Who first wrote “It was a dark and stormy night”…

and are you also guilty of bloated writing?

You can thank the Victorian writer/politician Sir Edward George Earle Bulwer-Lytton, for penning the now well-worn cliché, “a dark and stormy night,” to open his 1830 novel “Paul Clifford.” The phrase has since come to symbolize overwritten, melodramatic prose — a style Victorians considered the height of fashion.

The phrase is only a fragment of the full sentence, which reads: “It was a dark and stormy night; the rain fell in torrents — except at occasional intervals, when it was checked by a violent gust of wind which swept up the streets (for it is in London that our scene lies), rattling along the housetops, and fiercely agitating the scanty flame of the lamps that struggled against the darkness.”

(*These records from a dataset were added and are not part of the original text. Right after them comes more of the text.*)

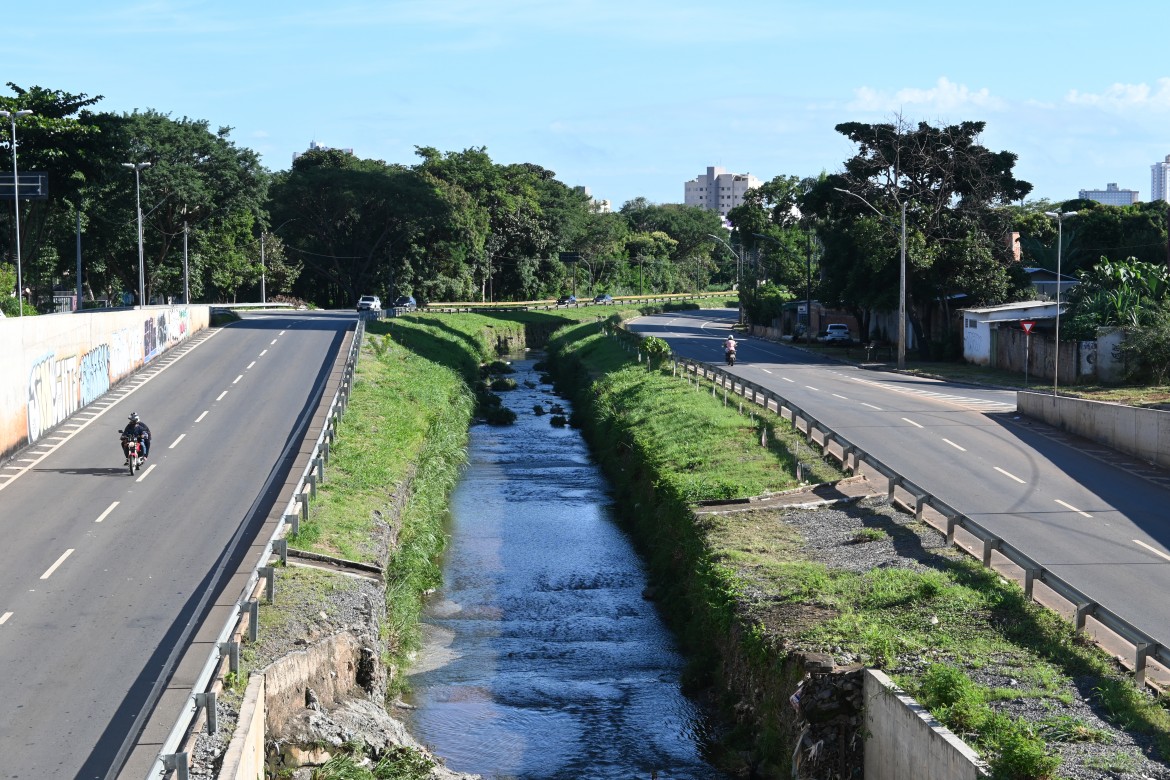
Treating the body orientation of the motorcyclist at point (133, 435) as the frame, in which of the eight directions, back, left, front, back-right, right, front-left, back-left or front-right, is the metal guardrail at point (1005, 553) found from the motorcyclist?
front-left

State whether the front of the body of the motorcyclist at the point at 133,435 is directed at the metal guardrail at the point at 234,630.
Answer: yes

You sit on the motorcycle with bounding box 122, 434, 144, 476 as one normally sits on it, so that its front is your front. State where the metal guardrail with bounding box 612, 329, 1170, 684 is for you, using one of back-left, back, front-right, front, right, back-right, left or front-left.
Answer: front-left

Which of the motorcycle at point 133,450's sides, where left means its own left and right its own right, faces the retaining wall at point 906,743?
front

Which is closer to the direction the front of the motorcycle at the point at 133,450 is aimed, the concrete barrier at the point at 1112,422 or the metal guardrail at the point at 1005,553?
the metal guardrail

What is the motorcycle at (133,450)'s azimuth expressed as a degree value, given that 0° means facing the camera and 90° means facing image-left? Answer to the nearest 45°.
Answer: approximately 0°

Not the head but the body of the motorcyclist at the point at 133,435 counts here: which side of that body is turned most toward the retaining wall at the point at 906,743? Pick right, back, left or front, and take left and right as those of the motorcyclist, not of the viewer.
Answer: front

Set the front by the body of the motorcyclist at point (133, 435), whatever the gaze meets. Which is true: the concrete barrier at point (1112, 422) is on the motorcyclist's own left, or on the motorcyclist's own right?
on the motorcyclist's own left

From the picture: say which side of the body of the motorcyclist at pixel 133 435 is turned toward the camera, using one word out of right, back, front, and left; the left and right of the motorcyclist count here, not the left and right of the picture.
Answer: front
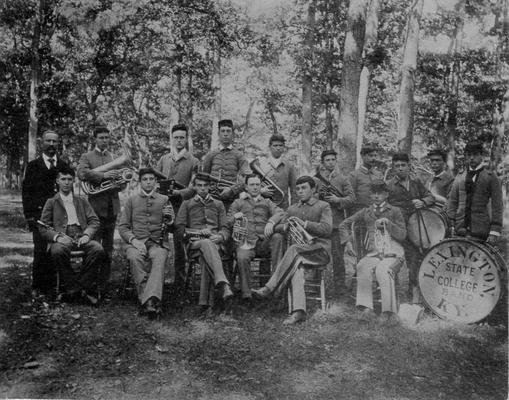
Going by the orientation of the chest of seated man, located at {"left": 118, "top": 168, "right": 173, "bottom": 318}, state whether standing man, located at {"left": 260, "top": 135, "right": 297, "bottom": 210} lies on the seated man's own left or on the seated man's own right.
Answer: on the seated man's own left

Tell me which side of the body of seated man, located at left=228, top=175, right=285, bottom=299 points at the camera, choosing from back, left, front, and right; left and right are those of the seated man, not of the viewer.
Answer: front

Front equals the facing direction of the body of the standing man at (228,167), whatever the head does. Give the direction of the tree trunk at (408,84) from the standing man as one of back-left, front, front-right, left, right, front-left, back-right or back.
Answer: back-left

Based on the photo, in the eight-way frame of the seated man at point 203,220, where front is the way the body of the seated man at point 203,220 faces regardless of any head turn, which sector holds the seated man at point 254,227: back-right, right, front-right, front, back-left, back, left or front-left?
left

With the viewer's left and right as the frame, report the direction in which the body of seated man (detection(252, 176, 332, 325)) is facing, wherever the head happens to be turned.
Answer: facing the viewer and to the left of the viewer

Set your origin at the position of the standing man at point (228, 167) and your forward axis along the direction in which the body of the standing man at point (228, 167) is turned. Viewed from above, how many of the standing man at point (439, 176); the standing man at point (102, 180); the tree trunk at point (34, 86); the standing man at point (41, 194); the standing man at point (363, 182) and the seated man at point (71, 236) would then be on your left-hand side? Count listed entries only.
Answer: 2

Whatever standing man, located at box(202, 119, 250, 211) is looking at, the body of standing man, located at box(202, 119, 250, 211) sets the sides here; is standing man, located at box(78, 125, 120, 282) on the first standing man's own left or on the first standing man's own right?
on the first standing man's own right

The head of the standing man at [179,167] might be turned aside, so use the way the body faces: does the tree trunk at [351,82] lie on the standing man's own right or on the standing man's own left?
on the standing man's own left

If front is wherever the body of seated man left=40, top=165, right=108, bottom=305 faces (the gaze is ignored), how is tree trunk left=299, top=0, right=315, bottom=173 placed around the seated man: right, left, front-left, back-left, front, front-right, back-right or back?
back-left

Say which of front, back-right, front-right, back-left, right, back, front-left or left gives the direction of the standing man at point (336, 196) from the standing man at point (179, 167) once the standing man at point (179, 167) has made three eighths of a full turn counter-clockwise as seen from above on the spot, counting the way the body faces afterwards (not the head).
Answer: front-right

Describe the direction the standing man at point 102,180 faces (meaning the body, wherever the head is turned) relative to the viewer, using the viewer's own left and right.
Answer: facing the viewer and to the right of the viewer

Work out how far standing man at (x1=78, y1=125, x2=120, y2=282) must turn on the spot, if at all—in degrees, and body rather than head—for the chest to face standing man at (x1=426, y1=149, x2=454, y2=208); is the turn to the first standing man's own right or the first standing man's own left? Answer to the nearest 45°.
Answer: approximately 45° to the first standing man's own left

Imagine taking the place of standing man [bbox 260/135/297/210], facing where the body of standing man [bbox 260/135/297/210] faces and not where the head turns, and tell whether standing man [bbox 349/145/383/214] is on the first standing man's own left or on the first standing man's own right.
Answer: on the first standing man's own left
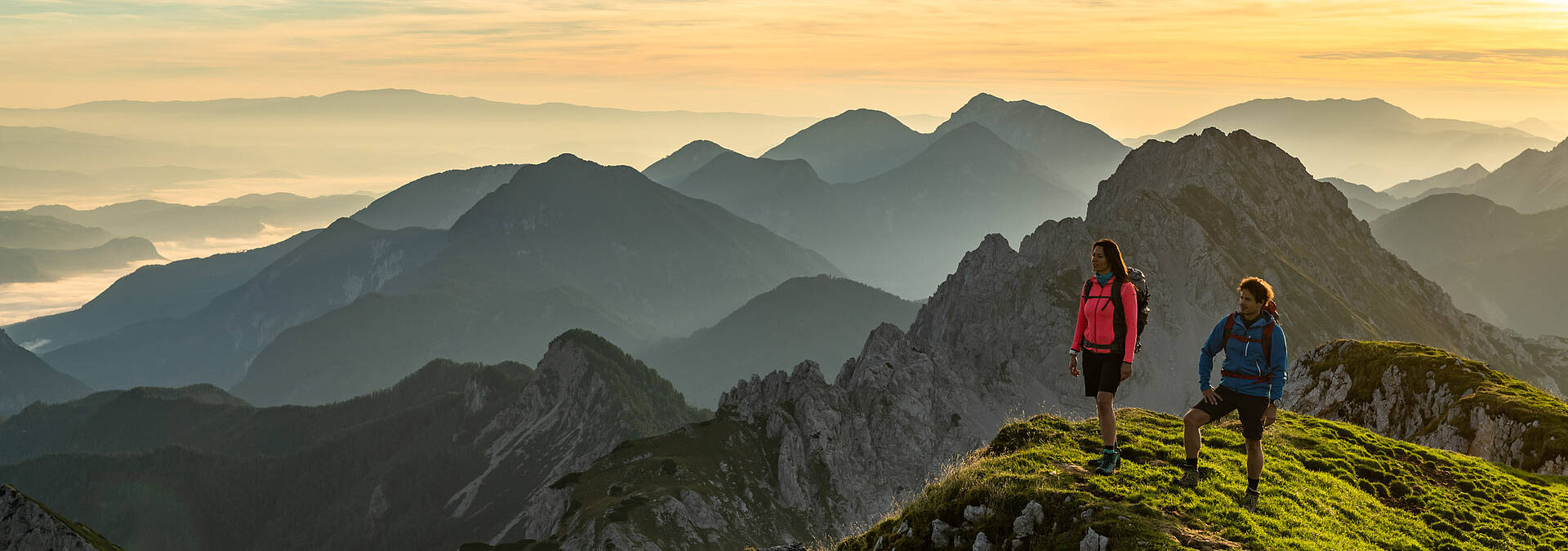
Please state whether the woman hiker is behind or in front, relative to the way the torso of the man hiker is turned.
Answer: in front

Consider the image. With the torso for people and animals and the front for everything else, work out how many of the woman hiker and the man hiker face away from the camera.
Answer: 0

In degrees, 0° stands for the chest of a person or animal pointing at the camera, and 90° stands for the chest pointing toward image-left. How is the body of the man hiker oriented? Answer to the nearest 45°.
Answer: approximately 45°
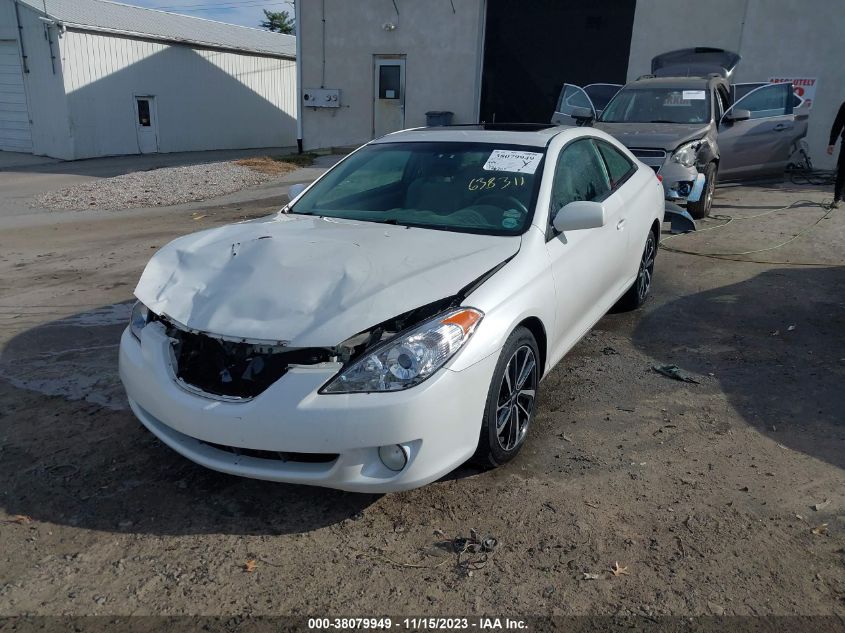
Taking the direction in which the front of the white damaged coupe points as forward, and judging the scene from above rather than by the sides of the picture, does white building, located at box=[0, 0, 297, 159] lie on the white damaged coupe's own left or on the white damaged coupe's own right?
on the white damaged coupe's own right

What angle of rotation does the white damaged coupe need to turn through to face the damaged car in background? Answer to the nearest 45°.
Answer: approximately 180°

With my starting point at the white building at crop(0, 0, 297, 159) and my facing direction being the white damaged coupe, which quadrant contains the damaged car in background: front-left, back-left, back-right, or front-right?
front-left

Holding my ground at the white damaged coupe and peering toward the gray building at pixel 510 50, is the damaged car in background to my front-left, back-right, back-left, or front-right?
front-right

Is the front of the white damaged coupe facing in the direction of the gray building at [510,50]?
no

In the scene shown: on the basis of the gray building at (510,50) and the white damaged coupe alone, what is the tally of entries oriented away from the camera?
0

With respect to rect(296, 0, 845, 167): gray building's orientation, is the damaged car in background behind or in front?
in front

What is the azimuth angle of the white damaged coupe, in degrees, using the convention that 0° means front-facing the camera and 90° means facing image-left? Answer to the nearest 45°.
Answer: approximately 45°

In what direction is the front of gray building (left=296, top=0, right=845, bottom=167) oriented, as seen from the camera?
facing the viewer

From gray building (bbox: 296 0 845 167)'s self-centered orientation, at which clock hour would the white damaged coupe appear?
The white damaged coupe is roughly at 12 o'clock from the gray building.

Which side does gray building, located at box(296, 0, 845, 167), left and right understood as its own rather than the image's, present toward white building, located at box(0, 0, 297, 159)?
right

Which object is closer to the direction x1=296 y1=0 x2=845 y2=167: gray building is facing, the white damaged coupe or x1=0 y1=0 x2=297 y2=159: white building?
the white damaged coupe
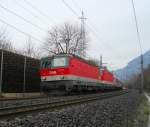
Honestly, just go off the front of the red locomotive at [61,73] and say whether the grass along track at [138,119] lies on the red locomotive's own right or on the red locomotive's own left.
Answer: on the red locomotive's own left

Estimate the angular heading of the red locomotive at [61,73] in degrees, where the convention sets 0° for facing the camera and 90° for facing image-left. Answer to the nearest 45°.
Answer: approximately 45°
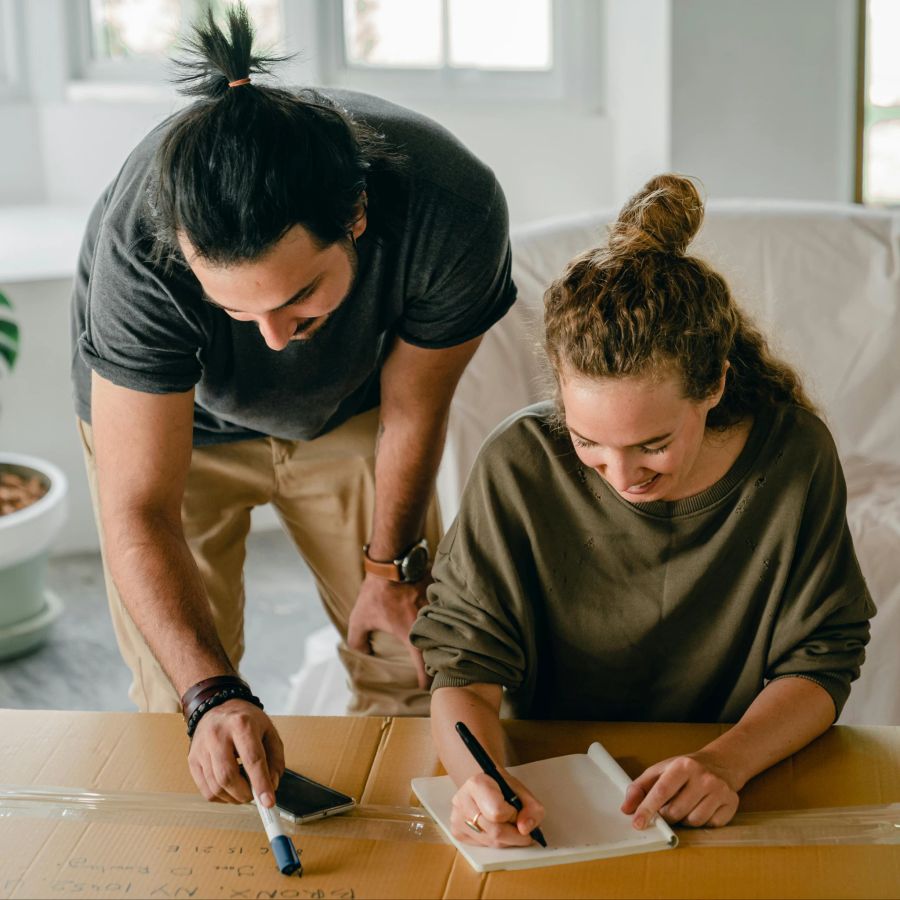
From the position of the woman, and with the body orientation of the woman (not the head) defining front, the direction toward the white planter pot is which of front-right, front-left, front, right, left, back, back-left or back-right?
back-right

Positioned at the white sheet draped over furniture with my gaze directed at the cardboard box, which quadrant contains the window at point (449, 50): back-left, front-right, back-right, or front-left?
back-right

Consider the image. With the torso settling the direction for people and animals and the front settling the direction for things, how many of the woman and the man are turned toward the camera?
2

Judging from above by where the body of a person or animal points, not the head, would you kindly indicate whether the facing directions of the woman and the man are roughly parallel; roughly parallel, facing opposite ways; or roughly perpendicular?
roughly parallel

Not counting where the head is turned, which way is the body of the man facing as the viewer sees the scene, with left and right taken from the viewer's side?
facing the viewer

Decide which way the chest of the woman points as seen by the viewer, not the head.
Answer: toward the camera
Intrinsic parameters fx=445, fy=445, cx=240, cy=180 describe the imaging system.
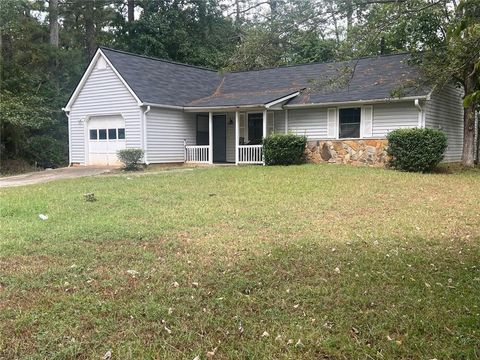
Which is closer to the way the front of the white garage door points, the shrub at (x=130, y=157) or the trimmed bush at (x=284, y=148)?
the shrub

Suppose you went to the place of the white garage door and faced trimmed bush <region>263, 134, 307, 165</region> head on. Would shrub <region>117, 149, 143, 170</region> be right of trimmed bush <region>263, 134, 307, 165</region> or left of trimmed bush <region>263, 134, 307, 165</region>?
right

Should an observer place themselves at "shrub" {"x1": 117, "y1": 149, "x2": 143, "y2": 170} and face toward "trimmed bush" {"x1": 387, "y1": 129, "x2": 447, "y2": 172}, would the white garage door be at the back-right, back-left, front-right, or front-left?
back-left

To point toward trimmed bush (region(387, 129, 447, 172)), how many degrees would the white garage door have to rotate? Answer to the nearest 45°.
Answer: approximately 45° to its left

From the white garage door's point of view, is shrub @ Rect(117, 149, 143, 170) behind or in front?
in front

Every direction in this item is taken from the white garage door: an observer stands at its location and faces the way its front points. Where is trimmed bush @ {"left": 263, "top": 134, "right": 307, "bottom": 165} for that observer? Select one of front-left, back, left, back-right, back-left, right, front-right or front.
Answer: front-left

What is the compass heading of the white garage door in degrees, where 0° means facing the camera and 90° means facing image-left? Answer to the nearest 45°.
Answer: approximately 0°

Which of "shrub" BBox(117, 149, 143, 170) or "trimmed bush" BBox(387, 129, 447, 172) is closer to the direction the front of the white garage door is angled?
the shrub
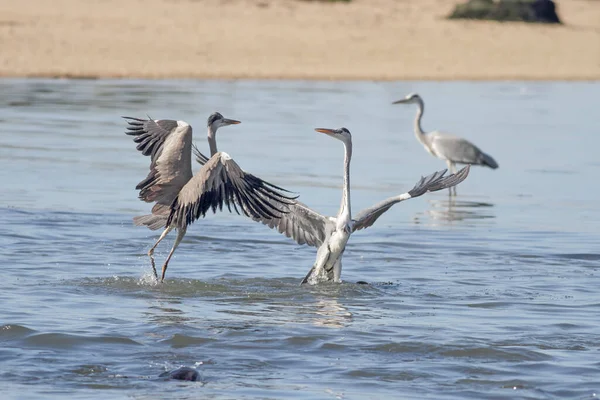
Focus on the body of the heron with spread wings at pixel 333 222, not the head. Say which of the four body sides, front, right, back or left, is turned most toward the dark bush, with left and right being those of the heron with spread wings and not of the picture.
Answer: back

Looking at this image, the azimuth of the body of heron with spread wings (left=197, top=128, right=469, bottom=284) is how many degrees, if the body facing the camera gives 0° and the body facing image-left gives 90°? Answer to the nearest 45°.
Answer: approximately 0°

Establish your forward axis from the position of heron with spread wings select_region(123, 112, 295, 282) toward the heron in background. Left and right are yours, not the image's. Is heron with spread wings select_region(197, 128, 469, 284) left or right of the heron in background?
right

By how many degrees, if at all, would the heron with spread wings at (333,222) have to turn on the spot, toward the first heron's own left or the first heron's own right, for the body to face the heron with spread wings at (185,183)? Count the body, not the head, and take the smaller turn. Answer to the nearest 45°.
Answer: approximately 45° to the first heron's own right

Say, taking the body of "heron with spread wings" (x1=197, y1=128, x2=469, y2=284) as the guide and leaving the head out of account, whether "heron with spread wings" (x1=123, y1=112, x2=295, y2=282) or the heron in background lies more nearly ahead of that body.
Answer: the heron with spread wings

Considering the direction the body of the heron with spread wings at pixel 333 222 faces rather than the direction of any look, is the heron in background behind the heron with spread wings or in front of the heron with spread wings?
behind

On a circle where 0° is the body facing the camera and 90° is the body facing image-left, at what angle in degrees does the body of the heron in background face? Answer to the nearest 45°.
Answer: approximately 90°

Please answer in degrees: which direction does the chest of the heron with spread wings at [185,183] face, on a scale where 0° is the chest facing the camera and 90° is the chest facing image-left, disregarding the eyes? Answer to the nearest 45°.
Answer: approximately 225°

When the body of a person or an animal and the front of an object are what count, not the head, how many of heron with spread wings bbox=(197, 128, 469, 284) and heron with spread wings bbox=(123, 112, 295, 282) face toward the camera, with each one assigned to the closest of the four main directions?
1

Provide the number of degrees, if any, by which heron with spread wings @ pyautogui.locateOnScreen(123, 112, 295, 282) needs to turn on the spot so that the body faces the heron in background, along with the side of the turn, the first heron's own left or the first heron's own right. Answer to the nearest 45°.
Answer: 0° — it already faces it

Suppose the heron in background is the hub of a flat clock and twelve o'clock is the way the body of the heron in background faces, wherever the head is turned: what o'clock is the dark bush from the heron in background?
The dark bush is roughly at 3 o'clock from the heron in background.
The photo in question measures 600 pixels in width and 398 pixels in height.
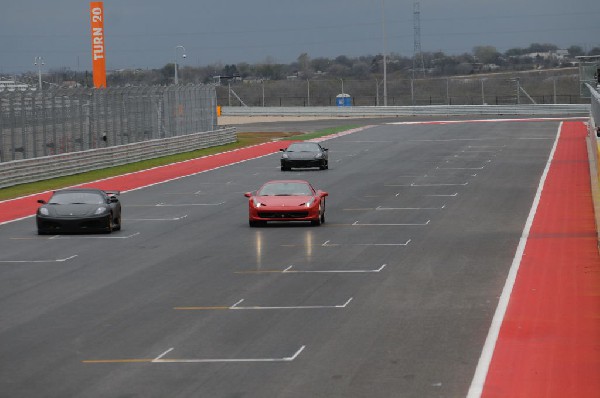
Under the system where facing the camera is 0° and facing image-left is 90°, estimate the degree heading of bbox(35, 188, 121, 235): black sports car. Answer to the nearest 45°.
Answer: approximately 0°

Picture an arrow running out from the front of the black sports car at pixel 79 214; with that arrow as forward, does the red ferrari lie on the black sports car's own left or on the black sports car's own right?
on the black sports car's own left

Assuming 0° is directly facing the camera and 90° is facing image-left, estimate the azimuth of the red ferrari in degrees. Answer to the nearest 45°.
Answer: approximately 0°

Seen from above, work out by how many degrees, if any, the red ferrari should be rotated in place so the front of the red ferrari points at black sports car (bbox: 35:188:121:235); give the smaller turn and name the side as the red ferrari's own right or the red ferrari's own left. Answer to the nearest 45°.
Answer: approximately 90° to the red ferrari's own right

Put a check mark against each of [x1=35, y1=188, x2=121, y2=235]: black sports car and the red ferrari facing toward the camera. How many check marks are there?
2
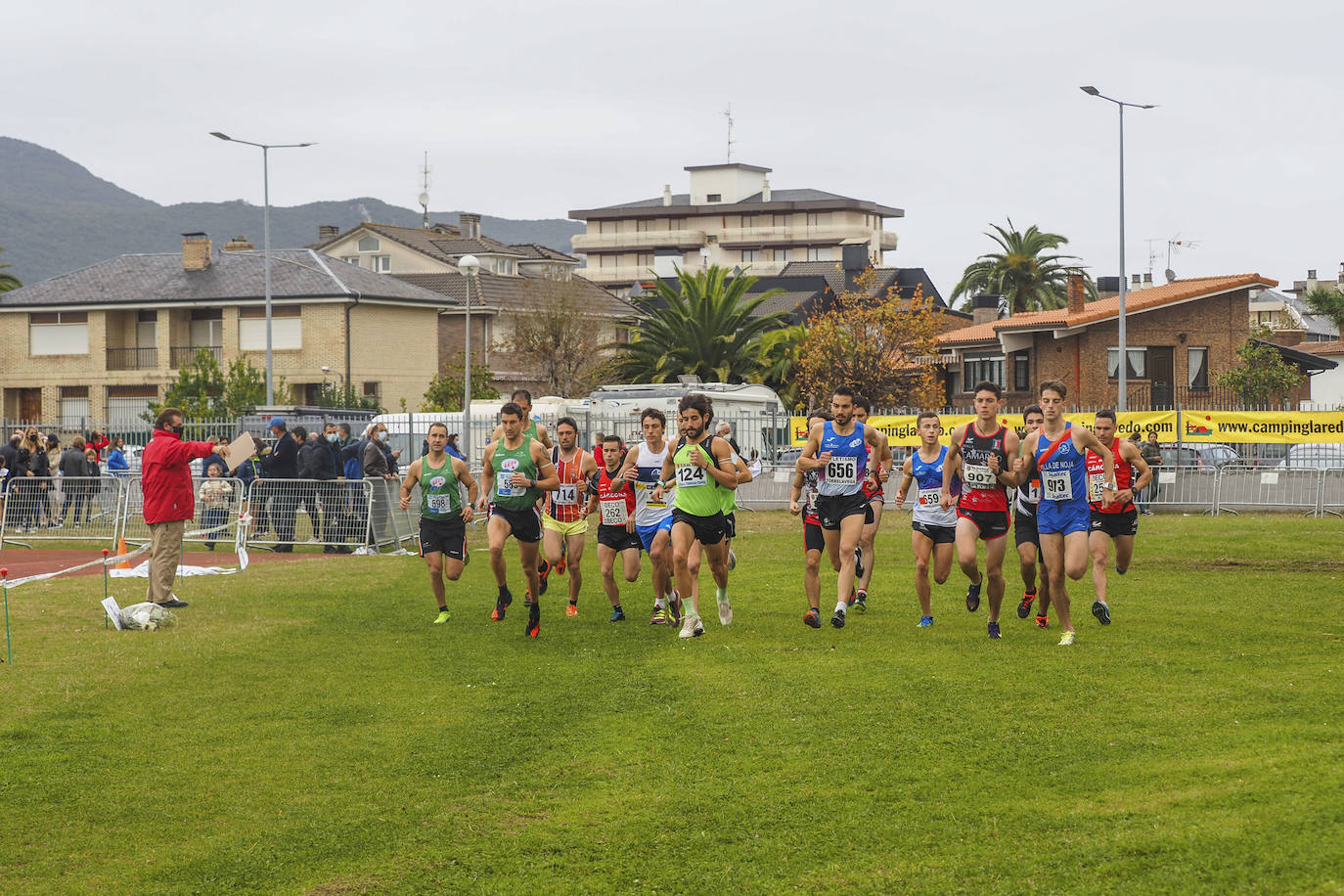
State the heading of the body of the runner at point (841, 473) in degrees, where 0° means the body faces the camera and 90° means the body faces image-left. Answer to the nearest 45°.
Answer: approximately 0°

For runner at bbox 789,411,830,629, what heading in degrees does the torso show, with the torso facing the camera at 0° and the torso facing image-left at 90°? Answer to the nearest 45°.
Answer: approximately 0°

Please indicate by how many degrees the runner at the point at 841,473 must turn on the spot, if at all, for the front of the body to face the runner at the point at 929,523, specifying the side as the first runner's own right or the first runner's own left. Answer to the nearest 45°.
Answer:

The opener has become so notorious that there is even an annual Bulwer-Lytton Fiction Contest to compose the first sentence to the worst of all possible novels.

If you’re a writer/editor like me, when reading an overwritten sentence like Lytton’s you may think, Wait, that’s not altogether terrible, I can work with that. Afterall, it does paint a vivid picture in the reader’s mind and isn’t that what every author wants? Yes, absolutely, but it’s just too too much (note the extra ‘too’ there.)  The challenge is not to dull descriptions down, but to make them succinct. Here’s a stab at a rewrite:

‘In the London night, rain fell in torrents interrupted by violent gusts of wind sweeping up the streets, rattling along the housetops, and whipping lamp flames as they struggled against the dark.’

Perfect?  Hardly. There’s no such thing, but it is tighter. First drafts are often filled with overwritten, bloated descriptions. As writers, we want to get it all in there, but we also need to make sure every word counts. So look at your bloated word-babies with a cold editor’s eye and be ruthless in trimming them to their core, even if it hurts a bit.